* _Required action_
The required result is each line of the entries below containing the string "있습니다".

── Data in this exercise ──

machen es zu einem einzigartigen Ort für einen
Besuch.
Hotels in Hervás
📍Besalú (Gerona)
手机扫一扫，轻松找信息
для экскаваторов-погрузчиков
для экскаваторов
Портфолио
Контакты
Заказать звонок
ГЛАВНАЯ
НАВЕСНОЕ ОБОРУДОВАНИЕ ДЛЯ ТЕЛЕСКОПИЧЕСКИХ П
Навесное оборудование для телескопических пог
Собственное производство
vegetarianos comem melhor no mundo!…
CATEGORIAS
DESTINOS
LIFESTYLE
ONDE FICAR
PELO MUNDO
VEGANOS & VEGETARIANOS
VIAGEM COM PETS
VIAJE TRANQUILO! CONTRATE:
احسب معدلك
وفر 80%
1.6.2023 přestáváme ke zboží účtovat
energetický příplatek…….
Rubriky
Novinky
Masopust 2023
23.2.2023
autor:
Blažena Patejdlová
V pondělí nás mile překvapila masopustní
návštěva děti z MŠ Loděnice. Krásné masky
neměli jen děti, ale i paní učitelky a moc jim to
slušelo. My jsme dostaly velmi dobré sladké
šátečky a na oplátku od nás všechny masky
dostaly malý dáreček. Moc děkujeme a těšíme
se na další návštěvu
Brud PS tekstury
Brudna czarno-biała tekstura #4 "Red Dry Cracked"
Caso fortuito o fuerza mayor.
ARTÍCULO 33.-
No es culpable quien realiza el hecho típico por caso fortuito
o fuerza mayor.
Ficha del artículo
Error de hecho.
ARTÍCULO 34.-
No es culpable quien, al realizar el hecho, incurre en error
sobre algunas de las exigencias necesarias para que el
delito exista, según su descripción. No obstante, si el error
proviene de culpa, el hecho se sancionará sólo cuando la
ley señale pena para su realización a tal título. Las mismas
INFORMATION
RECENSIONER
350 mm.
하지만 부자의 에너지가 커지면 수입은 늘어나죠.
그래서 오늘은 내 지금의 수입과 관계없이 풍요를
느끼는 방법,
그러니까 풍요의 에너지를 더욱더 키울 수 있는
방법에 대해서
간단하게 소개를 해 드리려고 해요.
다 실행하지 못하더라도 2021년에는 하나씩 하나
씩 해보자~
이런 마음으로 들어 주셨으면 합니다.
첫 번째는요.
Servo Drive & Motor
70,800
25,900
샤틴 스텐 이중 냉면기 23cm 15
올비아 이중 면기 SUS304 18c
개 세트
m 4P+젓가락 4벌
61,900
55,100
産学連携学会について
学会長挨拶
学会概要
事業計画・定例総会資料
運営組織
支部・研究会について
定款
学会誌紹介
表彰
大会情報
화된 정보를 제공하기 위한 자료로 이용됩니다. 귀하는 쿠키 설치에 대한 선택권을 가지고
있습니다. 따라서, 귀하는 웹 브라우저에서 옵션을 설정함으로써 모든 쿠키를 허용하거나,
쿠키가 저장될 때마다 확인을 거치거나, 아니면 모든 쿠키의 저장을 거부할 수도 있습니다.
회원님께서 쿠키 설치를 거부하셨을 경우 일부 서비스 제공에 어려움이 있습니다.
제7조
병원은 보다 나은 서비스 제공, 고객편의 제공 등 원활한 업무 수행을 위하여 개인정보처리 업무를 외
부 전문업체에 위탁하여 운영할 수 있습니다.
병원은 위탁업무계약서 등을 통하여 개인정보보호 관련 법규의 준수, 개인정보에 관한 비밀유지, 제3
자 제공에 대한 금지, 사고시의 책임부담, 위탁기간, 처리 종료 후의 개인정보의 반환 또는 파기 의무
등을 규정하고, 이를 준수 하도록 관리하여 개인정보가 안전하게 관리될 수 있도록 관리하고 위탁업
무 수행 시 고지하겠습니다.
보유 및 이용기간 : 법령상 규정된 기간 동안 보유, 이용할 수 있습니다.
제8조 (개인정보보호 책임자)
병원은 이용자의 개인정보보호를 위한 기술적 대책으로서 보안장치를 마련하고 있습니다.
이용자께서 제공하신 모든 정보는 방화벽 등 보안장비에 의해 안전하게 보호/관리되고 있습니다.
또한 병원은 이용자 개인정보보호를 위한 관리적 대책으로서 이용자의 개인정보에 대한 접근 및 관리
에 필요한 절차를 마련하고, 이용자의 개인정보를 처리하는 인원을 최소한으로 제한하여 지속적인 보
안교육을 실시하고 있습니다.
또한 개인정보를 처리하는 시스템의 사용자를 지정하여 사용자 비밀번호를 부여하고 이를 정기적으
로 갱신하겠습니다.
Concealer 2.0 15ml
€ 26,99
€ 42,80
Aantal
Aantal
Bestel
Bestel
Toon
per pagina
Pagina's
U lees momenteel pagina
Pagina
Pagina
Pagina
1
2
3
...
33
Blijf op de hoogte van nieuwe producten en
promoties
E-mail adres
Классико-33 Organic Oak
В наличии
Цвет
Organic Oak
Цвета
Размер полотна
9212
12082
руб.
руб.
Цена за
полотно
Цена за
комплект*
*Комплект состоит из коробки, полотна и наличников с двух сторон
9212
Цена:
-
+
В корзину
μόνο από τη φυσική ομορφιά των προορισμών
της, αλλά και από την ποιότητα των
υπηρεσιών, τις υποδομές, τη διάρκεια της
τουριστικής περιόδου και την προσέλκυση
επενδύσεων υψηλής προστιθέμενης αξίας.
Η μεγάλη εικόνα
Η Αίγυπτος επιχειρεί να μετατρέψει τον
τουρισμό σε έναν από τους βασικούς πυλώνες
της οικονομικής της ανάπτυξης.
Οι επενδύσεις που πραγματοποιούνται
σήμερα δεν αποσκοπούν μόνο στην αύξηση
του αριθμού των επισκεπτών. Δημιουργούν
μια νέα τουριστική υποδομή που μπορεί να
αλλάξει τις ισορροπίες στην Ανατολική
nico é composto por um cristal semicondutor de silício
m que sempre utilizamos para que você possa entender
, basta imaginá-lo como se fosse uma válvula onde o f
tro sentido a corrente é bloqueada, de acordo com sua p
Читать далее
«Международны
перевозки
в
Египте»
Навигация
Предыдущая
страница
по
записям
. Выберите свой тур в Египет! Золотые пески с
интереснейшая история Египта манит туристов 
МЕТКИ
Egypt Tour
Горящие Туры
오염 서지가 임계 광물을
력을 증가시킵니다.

───

* _Task output_
있습니다. 따라서, 귀하는 웹 브라우저에서 옵션을 설정함으로써 모든 쿠키를 허용하거나,
쿠키가 저장될 때마다 확인을 거치거나, 아니면 모든 쿠키의 저장을 거부할 수도 있습니다.
회원님께서 쿠키 설치를 거부하셨을 경우 일부 서비스 제공에 어려움이 있습니다.
부 전문업체에 위탁하여 운영할 수 있습니다.
보유 및 이용기간 : 법령상 규정된 기간 동안 보유, 이용할 수 있습니다.
병원은 이용자의 개인정보보호를 위한 기술적 대책으로서 보안장치를 마련하고 있습니다.
이용자께서 제공하신 모든 정보는 방화벽 등 보안장비에 의해 안전하게 보호/관리되고 있습니다.
안교육을 실시하고 있습니다.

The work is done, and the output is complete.